Judge Albert Fountain offers youths found with alcohol an offer most don’t refuse.

In part, they must write him a 1,000-word essay in order to to keep the conviction off their records and avoid hefty costs.

They can write the entire essay about the effects of alcohol, but Fountain recommends they give him 500 words each on that and on the Book of Revelation, one of the most feared books in the Bible.

This is such an obvious violation of separation of church and state, that I can’t see why a sitting judge could even be allowed to get away with it. Then again, this is Christocratic Mississippi … where little things like the First Amendment just aren’t all that important.

The good judge claims there’s no force involved:

“I don’t force them to do it. It’s their choice.”

However, as explained in the article, there actually is force involved:

Those who accept the plea offer must hand over their driver’s license for 10 days and maintain good behavior, and are placed on 90 days of non-reporting probation. The case is then non-adjudicated and it stays off their record.

Keypoint coordinate data:
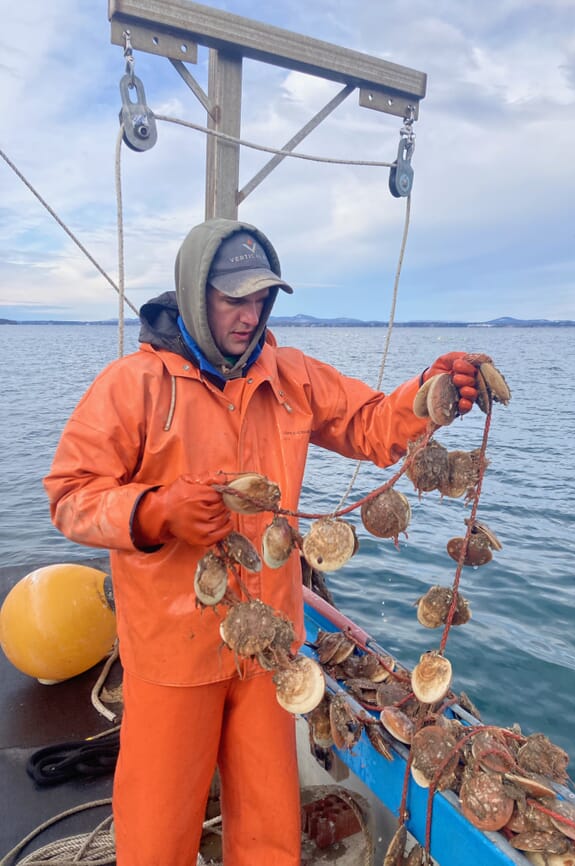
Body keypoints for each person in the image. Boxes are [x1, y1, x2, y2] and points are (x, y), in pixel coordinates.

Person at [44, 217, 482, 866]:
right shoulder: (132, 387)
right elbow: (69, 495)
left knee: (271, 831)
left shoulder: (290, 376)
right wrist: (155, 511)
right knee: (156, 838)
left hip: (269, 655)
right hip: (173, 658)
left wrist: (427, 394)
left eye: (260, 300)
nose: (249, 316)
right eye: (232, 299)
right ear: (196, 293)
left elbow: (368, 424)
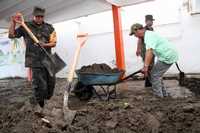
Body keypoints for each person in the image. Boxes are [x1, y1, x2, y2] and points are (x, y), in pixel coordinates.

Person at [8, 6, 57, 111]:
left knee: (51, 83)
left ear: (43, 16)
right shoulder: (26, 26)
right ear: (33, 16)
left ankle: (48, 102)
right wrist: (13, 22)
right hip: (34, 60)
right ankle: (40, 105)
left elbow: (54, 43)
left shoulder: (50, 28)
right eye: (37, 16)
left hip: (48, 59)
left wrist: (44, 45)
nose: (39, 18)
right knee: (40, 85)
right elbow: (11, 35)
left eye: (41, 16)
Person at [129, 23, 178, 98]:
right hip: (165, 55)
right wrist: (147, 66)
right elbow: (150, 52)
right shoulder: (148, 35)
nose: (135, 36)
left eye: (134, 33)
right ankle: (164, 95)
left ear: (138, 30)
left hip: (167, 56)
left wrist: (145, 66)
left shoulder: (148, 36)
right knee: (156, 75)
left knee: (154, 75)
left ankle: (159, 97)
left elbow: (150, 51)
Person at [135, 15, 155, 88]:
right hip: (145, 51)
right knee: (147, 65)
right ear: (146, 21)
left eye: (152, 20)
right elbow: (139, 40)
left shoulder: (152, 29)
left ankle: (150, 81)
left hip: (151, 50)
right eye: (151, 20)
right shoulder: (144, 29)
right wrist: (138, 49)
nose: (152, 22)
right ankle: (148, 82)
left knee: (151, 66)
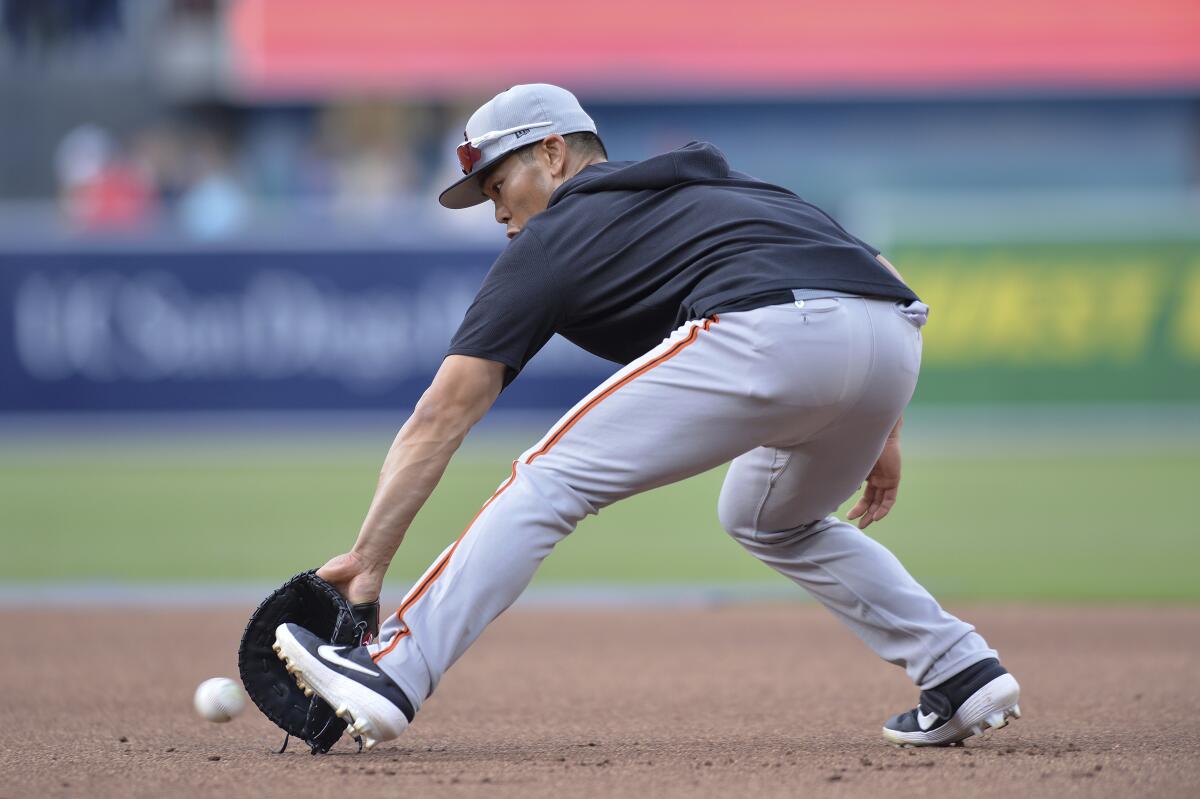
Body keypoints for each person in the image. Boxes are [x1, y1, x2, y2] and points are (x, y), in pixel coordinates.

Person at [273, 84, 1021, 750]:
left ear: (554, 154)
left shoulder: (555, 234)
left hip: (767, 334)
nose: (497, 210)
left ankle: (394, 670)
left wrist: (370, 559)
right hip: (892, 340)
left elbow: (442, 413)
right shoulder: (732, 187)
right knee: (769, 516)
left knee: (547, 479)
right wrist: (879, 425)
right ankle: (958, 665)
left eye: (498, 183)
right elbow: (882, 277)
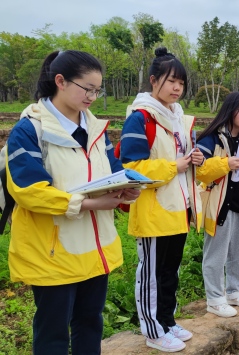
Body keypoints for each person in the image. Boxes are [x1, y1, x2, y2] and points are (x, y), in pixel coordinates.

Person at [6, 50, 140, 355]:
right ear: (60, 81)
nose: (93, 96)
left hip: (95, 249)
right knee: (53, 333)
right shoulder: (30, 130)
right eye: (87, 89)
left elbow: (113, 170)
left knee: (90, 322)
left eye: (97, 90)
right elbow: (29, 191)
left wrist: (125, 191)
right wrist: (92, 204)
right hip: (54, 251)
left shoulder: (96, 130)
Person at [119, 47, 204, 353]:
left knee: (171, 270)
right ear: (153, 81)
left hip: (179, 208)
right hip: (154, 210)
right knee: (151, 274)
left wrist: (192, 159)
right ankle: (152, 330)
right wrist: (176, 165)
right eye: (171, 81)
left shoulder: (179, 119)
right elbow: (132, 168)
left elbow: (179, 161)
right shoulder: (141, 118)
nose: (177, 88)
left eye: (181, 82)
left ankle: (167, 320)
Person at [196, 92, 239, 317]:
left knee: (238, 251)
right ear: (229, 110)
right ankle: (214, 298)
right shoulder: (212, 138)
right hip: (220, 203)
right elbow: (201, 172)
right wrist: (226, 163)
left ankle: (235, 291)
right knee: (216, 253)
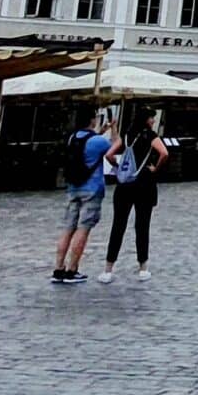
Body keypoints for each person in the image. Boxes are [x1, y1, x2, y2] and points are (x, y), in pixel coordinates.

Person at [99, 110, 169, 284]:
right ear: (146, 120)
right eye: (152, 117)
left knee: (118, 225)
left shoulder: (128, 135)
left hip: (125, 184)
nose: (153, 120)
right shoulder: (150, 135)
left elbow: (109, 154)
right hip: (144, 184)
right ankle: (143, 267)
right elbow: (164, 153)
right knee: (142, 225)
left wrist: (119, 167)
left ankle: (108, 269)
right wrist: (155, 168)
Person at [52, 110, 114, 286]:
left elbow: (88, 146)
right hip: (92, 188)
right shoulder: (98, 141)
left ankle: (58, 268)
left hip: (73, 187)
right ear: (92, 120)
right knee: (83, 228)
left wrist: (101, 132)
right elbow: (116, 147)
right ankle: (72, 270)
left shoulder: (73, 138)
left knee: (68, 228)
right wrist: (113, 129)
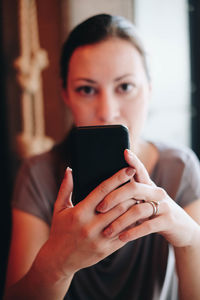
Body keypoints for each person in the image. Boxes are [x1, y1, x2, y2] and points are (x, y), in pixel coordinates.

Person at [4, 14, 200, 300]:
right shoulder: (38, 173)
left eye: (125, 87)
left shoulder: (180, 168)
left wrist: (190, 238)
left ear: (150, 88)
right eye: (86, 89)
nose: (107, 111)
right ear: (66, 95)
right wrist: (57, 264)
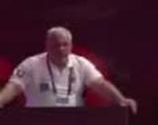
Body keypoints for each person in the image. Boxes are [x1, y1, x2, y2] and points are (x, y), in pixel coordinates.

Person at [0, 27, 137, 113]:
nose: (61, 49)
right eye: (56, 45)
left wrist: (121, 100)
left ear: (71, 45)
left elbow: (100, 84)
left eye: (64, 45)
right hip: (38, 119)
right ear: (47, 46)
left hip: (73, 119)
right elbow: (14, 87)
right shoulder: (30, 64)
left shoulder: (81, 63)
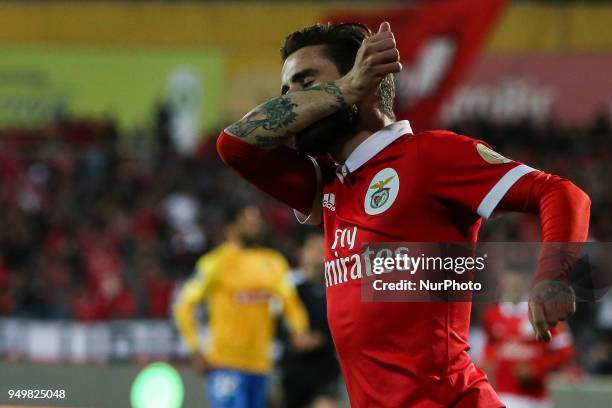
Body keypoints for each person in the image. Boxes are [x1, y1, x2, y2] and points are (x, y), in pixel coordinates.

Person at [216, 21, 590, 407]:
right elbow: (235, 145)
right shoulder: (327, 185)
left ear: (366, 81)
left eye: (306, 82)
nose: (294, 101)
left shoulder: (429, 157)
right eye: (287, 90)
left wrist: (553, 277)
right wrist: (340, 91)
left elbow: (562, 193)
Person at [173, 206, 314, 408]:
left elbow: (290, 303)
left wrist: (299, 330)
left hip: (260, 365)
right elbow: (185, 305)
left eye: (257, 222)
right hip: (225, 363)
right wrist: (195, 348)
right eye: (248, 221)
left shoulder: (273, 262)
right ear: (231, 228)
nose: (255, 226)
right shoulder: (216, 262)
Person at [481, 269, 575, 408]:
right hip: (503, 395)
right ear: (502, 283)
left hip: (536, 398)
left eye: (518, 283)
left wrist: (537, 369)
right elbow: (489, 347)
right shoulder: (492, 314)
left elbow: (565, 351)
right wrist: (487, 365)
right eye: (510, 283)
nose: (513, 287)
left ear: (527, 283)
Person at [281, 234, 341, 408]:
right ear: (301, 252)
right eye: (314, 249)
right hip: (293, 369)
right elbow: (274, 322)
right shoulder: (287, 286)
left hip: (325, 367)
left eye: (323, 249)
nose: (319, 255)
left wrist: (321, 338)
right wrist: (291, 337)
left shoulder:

### What this task involves
Can you reproduce, word for word, the part of the passage about the judge's essay offer that opens with the words containing "Judge Albert Fountain" and closes with "avoid hefty costs."? These records were taken from a separate, unrelated source.

### Output of the exercise
Judge Albert Fountain offers youths found with alcohol an offer most don’t refuse.

In part, they must write him a 1,000-word essay in order to to keep the conviction off their records and avoid hefty costs.